**TRY IT:** Copy out the items word for word, starting from their first line and continuing up to and including the line that contains "3200–5200 €".

**MATERIALS PROVIDED:**
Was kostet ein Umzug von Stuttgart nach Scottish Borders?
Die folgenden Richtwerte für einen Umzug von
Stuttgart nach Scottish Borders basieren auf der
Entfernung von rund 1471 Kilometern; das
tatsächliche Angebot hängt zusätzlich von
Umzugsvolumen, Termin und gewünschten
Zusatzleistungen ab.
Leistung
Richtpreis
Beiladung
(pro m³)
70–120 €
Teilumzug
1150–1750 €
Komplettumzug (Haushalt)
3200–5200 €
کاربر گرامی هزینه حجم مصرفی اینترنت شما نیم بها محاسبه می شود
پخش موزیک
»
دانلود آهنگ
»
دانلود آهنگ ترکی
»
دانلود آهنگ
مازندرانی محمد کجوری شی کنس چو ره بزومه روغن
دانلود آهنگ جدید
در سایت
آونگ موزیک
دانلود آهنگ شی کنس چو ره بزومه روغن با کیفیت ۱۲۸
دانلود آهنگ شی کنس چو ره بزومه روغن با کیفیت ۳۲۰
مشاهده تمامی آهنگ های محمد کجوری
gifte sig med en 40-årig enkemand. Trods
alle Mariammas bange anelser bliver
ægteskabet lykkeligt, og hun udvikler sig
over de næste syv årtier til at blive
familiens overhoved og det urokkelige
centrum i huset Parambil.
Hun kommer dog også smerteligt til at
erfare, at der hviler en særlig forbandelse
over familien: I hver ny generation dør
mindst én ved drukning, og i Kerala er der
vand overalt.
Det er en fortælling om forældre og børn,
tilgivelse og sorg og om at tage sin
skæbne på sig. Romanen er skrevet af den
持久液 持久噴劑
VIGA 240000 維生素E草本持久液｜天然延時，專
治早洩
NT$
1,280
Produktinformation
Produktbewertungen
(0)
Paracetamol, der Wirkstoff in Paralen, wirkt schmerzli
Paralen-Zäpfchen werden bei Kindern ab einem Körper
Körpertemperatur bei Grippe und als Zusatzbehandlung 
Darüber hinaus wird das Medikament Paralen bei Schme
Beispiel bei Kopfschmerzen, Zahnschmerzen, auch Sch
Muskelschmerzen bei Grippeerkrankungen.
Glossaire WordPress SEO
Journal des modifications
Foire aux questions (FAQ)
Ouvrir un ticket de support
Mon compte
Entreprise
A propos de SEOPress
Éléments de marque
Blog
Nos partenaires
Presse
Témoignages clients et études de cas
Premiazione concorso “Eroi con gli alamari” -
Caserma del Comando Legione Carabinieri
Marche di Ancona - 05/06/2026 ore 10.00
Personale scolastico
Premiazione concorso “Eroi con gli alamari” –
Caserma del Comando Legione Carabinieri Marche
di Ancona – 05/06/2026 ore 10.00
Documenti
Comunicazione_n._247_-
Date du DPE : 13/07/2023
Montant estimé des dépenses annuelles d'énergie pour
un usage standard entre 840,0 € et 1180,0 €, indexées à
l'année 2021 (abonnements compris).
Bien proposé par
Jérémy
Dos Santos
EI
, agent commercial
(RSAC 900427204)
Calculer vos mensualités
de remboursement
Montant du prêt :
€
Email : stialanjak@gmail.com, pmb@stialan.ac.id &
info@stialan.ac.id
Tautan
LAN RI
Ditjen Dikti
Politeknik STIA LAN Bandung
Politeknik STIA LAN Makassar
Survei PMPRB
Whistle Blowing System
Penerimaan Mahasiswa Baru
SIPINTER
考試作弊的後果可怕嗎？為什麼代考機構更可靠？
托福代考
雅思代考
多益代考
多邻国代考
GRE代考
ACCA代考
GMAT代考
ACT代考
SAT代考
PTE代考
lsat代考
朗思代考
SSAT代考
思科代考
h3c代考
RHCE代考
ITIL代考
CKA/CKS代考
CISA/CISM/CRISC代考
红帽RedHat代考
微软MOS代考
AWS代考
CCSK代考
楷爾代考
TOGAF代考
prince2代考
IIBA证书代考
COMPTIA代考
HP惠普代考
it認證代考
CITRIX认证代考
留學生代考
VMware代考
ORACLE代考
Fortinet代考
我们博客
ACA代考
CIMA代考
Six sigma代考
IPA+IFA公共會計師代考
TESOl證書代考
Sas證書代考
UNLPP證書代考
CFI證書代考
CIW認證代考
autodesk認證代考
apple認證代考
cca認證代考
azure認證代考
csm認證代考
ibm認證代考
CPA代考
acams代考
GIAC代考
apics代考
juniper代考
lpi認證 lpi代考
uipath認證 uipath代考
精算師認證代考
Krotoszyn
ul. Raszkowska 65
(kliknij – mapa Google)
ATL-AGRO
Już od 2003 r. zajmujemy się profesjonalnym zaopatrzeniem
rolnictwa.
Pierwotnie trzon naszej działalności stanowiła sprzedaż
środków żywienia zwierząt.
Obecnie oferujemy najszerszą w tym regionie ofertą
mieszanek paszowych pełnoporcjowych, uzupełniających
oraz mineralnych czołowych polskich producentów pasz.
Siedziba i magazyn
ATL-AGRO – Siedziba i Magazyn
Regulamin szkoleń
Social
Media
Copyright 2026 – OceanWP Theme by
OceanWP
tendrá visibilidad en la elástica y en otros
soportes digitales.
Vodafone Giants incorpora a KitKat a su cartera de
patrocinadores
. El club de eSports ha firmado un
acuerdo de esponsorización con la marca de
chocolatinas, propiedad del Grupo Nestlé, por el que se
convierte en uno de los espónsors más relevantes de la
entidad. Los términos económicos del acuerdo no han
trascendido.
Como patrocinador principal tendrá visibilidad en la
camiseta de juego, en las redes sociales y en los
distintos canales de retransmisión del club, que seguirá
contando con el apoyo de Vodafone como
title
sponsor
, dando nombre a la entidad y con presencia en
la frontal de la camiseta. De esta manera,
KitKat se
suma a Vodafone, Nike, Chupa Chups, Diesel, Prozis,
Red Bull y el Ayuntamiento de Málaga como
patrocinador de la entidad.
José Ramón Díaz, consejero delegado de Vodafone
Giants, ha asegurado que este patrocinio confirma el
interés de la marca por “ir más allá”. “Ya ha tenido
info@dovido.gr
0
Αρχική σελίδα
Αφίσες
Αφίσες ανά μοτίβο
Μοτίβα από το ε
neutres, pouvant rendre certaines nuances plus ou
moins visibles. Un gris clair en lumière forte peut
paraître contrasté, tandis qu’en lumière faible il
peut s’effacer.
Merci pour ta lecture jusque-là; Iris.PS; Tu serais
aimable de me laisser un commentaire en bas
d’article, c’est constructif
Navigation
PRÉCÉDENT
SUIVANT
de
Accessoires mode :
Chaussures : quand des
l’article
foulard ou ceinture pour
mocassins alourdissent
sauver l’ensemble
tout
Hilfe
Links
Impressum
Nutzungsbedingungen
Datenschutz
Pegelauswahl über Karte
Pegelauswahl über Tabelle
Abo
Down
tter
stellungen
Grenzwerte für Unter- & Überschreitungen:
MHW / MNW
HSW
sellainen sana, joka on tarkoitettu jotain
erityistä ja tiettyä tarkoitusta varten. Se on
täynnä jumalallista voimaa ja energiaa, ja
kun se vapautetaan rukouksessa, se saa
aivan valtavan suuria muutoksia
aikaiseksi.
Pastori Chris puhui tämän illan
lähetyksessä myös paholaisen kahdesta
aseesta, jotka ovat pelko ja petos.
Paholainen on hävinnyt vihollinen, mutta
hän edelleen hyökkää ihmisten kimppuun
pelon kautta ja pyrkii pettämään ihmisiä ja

**REPLY TO THE EXERCISE:**
Was kostet ein Umzug von Stuttgart nach Scottish Borders?
Die folgenden Richtwerte für einen Umzug von
Stuttgart nach Scottish Borders basieren auf der
Entfernung von rund 1471 Kilometern; das
tatsächliche Angebot hängt zusätzlich von
Umzugsvolumen, Termin und gewünschten
Zusatzleistungen ab.
Leistung
Richtpreis
Beiladung
(pro m³)
70–120 €
Teilumzug
1150–1750 €
Komplettumzug (Haushalt)
3200–5200 €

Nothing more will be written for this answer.